Providing Opportunities
When Russell was thinking about gaps in the profession and roles that she could fill, she envisioned herself working in a community pharmacy setting, interacting with the community while simultaneously working alongside physicians and their mutual patients. She met a few past residents who talked her through what they were doing post-residency. She took advice from all of them and built her business plan. Her original pitch to Family Pharmacy was to set up a medication synchronization program, work with nonadherent patients to improve mediation therapy management, start immunization clinics and initiate physician-pharmacist collaborations. Russell ended her residency in June 2018 and started her new job three weeks later, having convinced the owner to hire her for a nontraditional role.
“Pharmacy school is great and it teaches you so much, you learn about different career paths. But KPIC introduces you to people who are doing this in real life, people who can share insights with students who don’t have the experience yet or don’t know where to go to ask questions,” Russell explained. “If KPIC had not been involved in my residency or had not developed the business side of the residency, I may not have even known where to look for the information that I used to build my current career.”
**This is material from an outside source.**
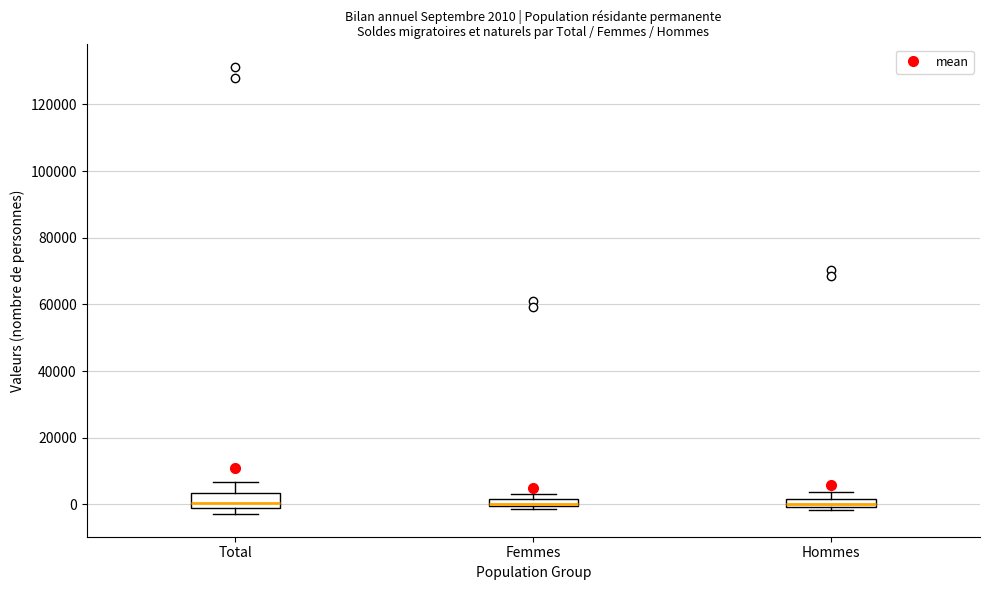

Which box is the tallest, from its lower edge to its upper edge?

Total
Through the business program, students gain educational experiences and co-curricular opportunities. They compete in the pharmacy ownership business plan competition, intended to design creative practice models for community pharmacies and ultimately lead to more pharmacy entrepreneurs. The National Community Pharmacists Association sees “community pharmacies as ‘laboratories of innovation’ for the profession.” The top team from the college of pharmacy represents UofSC at the Good Neighbor Pharmacy NCPA Pruitt-Schutte Student Business Plan Competition.
KPIC also hosts an annual pharmacy ownership boot camp, where students and recent graduates engage with industry experts who share insights to help prepare them for independent pharmacy ownership or management. KPIC recently revamped its business program. Fabel and her colleagues identified the critical knowledge, skills and abilities (KSAs) of a pharmacy entrepreneur, mapped out the Pharm.D. program to see where these KSAs are covered and found places where the center could enhance the curriculum, ensuring that students are not only learning the KSAs but have opportunities to practice them.
It’s this commitment to academic innovation and practice transformation that Fabel believes makes the center visionary. “I feel pharmacy education of the future will be more competency based,” she said. “We will be guiding students, helping them use the information that’s out there. Rather than just providing information, we will be providing opportunities, collaborating with students, mentoring them and supporting them. That’s what I have been trying to do, not only as a faculty member, but as the executive director of the center.”
Through the career enhancement series, coaches help students with their resumes, CVs, elevator pitches and branding. Students see what networking actually means. They see what they can do with their Pharm.D. degrees. At the innovation career summit, which KPIC holds once a year, students are able to meet a variety of pharmacists working in nontraditional roles, whether it be information technology, public health, consulting or regulatory, board-of-pharmacy-type work.